-------- Given records
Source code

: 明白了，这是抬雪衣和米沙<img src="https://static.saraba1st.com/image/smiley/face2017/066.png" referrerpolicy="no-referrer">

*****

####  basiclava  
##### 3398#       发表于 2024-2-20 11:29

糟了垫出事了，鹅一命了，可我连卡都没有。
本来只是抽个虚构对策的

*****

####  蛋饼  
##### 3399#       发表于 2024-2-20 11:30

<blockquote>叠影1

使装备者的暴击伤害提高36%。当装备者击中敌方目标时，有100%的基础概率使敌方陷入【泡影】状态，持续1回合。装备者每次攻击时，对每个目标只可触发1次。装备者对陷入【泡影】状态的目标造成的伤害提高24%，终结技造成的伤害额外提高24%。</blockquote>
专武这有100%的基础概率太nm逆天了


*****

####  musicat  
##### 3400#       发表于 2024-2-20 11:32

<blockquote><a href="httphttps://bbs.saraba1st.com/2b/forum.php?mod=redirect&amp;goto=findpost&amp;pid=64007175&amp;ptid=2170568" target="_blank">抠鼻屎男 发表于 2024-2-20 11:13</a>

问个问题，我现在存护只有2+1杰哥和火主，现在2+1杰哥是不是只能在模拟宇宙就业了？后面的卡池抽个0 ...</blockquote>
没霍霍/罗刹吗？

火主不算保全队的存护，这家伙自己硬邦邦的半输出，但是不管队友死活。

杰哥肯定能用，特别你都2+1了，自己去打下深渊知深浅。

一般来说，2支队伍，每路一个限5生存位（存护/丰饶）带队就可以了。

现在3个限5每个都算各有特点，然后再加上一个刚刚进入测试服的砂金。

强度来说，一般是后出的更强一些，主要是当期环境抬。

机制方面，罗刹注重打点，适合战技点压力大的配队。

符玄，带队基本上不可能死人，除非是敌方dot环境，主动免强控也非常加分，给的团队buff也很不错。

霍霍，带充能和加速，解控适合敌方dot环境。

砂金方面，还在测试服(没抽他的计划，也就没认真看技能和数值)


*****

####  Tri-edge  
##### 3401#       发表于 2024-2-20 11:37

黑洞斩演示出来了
----------------
Brief
Each line of the entries where the string "blockquote" occurs should be shown.

Response box
<blockquote>叠影1
使装备者的暴击伤害提高36%。当装备者击中敌方目标时，有100%的基础概率使敌方陷入【泡影】状态，持续1回合。装备者每次攻击时，对每个目标只可触发1次。装备者对陷入【泡影】状态的目标造成的伤害提高24%，终结技造成的伤害额外提高24%。</blockquote>
<blockquote><a href="httphttps://bbs.saraba1st.com/2b/forum.php?mod=redirect&amp;goto=findpost&amp;pid=64007175&amp;ptid=2170568" target="_blank">抠鼻屎男 发表于 2024-2-20 11:13</a>
问个问题，我现在存护只有2+1杰哥和火主，现在2+1杰哥是不是只能在模拟宇宙就业了？后面的卡池抽个0 ...</blockquote>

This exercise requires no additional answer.